Invasive Species Compendium

Detailed coverage of invasive species threatening livelihoods and the environment worldwide

Abstract

Outbreak of tuberculosis caused by Mycobacterium bovis in a cattery of Abyssinian cats in Italy.

Abstract

Mycobacterium bovis is a re-emerging zoonosis; it was diagnosed in five Abyssinian cats in a breeding cattery in Italy. The infection entered the cattery with an imported kitten (cat A); it had a suspected bite wound on its leg that had been treated at a veterinary clinic in Kiev, Ukraine, which is probably where it became infected with M. bovis. When the kitten arrived in Italy, there were four cats in the cattery; an adult female, her two kittens and a kitten imported from Russia. These were all healthy, and had no outdoor access.
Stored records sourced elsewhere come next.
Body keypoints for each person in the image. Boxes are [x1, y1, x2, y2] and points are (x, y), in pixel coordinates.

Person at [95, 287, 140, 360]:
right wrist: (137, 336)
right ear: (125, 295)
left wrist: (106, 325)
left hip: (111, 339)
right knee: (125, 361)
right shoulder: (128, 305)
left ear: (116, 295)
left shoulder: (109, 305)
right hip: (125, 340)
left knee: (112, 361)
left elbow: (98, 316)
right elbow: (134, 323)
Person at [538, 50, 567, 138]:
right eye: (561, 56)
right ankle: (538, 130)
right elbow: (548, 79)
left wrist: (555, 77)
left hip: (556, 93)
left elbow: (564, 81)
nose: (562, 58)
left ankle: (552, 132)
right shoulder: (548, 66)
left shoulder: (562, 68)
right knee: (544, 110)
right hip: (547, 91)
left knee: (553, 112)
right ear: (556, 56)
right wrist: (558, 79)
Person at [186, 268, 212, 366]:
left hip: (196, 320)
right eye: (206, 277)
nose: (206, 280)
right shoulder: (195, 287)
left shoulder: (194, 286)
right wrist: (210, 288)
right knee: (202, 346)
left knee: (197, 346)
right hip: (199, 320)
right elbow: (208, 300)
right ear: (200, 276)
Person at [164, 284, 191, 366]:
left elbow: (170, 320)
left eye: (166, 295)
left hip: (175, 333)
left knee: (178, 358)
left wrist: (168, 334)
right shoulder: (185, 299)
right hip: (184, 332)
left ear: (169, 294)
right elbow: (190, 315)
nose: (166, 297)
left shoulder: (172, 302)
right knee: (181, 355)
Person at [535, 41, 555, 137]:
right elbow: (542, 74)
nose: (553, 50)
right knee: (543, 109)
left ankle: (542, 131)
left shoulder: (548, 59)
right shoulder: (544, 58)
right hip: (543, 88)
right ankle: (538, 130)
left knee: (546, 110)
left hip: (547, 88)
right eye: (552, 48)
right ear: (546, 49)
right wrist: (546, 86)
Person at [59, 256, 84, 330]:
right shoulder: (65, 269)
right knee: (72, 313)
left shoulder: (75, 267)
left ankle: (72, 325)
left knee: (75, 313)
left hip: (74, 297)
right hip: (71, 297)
All five cats developed tuberculous interstitial pneumonia; in cat A this occurred 6 weeks after importation, the others were diagnosed 4-6 weeks later. Three cats were euthanised with deteriorating pneumonia while two cats remained clinically well on antibiotic therapy (marbofloxacin, doxycycline and azithromycin). The latter cases were euthanised after 5 weeks, as required by Italian law once M. bovis infection was suspected. Changes consistent with tuberculosis on gross post-mortem examination included mesenteric and mediastinal lymphadenopathy, splenomegaly and hepatomegaly, and the presence of disseminated focal white lesions on the cut surface of the spleen, liver and lungs. Visible acid-fast bacteria (cats A, B and C) were confirmed as Mycobacterium tuberculosis complex by PCR (cats A, B, C, D and E), refined to M. bovis (cats A, B and D), spoligotype SB0950 (cats A and D).